*DATA PROVIDED*:
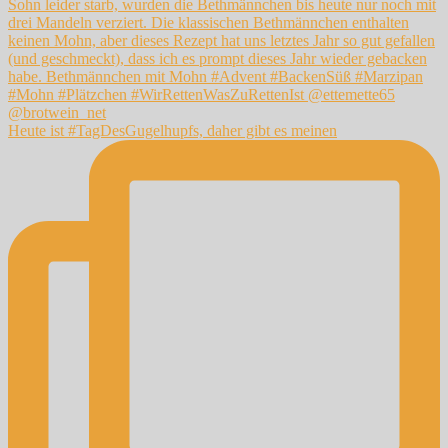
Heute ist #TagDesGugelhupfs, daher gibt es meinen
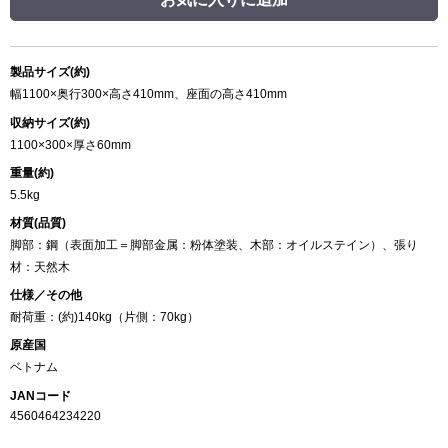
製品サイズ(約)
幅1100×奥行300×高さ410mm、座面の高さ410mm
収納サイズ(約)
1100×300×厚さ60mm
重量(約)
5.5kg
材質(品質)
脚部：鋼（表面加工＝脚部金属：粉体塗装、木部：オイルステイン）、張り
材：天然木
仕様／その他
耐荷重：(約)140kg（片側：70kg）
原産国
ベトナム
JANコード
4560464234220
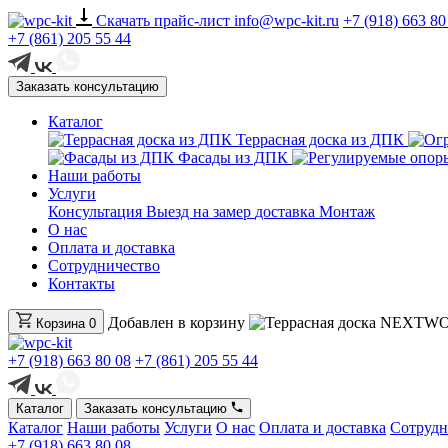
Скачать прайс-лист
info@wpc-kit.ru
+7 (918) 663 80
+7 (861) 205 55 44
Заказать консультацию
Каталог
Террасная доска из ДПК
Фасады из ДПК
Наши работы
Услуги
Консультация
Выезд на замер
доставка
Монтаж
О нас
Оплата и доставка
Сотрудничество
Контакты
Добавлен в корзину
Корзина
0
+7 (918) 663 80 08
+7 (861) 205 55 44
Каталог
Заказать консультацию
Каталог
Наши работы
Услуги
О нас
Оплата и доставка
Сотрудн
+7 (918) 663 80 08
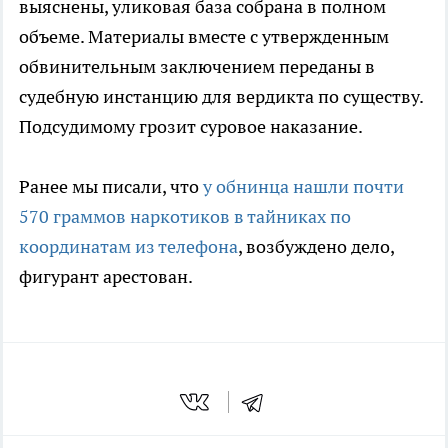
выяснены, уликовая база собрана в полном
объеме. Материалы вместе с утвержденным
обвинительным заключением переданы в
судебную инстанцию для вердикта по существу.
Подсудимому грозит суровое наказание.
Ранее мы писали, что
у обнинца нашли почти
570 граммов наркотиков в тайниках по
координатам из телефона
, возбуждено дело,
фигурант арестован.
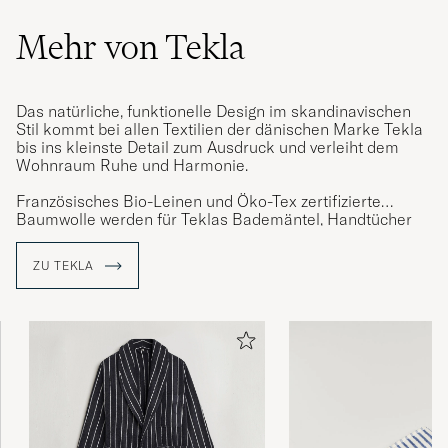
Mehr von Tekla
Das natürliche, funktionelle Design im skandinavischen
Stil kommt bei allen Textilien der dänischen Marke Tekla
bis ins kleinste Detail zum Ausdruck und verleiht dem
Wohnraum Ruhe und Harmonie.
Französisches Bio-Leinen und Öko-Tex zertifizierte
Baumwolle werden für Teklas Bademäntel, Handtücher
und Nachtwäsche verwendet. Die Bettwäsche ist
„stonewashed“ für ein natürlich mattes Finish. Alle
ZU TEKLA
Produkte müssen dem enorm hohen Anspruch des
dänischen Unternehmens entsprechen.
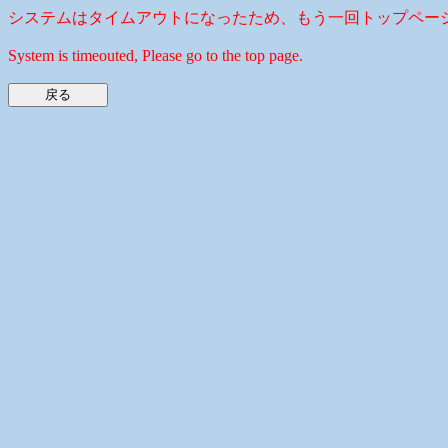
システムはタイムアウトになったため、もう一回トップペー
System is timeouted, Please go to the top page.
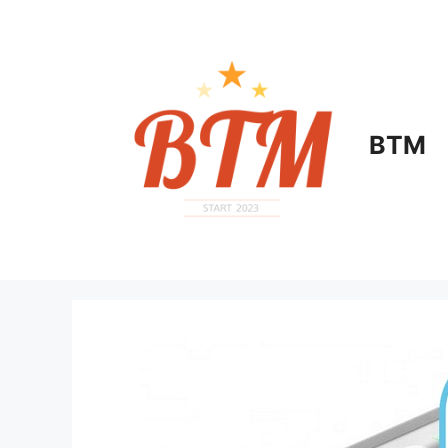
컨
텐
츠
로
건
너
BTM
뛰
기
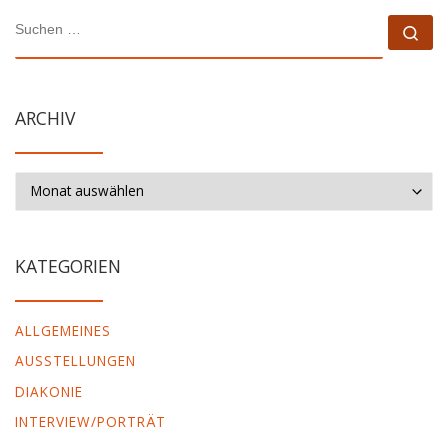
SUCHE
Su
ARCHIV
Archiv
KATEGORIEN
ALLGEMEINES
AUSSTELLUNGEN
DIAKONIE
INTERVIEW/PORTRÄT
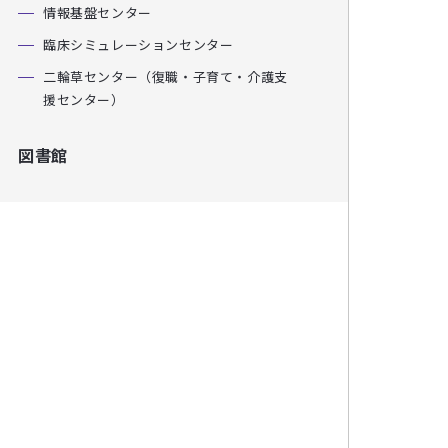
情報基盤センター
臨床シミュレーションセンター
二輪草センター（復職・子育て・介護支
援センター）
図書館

*PROMPT*:
Substitute "Продукция" for every occurrence of "Каталог" in the lines above and leave everything else unchanged. Omit the pictures from your answer.

*ANSWER BELOW*:
Heute ist #TagDesGugelhupfs, daher gibt es meinen
製品サイズ(約)
幅1100×奥行300×高さ410mm、座面の高さ410mm
収納サイズ(約)
1100×300×厚さ60mm
重量(約)
5.5kg
材質(品質)
脚部：鋼（表面加工＝脚部金属：粉体塗装、木部：オイルステイン）、張り
材：天然木
仕様／その他
耐荷重：(約)140kg（片側：70kg）
原産国
ベトナム
JANコード
4560464234220
Скачать прайс-лист
info@wpc-kit.ru
+7 (918) 663 80
+7 (861) 205 55 44
Заказать консультацию
Продукция
Террасная доска из ДПК
Фасады из ДПК
Наши работы
Услуги
Консультация
Выезд на замер
доставка
Монтаж
О нас
Оплата и доставка
Сотрудничество
Контакты
Добавлен в корзину
Корзина
0
+7 (918) 663 80 08
+7 (861) 205 55 44
Продукция
Заказать консультацию
Продукция
Наши работы
Услуги
О нас
Оплата и доставка
Сотрудн
+7 (918) 663 80 08
выяснены, уликовая база собрана в полном
объеме. Материалы вместе с утвержденным
обвинительным заключением переданы в
судебную инстанцию для вердикта по существу.
Подсудимому грозит суровое наказание.
Ранее мы писали, что
у обнинца нашли почти
570 граммов наркотиков в тайниках по
координатам из телефона
, возбуждено дело,
фигурант арестован.
Mehr von Tekla
Das natürliche, funktionelle Design im skandinavischen
Stil kommt bei allen Textilien der dänischen Marke Tekla
bis ins kleinste Detail zum Ausdruck und verleiht dem
Wohnraum Ruhe und Harmonie.
Französisches Bio-Leinen und Öko-Tex zertifizierte
Baumwolle werden für Teklas Bademäntel, Handtücher
und Nachtwäsche verwendet. Die Bettwäsche ist
„stonewashed“ für ein natürlich mattes Finish. Alle
ZU TEKLA
Produkte müssen dem enorm hohen Anspruch des
dänischen Unternehmens entsprechen.
システムはタイムアウトになったため、もう一回トップペー
System is timeouted, Please go to the top page.
컨
텐
츠
로
건
너
BTM
뛰
기
SUCHE
Su
ARCHIV
Archiv
KATEGORIEN
ALLGEMEINES
AUSSTELLUNGEN
DIAKONIE
INTERVIEW/PORTRÄT
情報基盤センター
臨床シミュレーションセンター
二輪草センター（復職・子育て・介護支
援センター）
図書館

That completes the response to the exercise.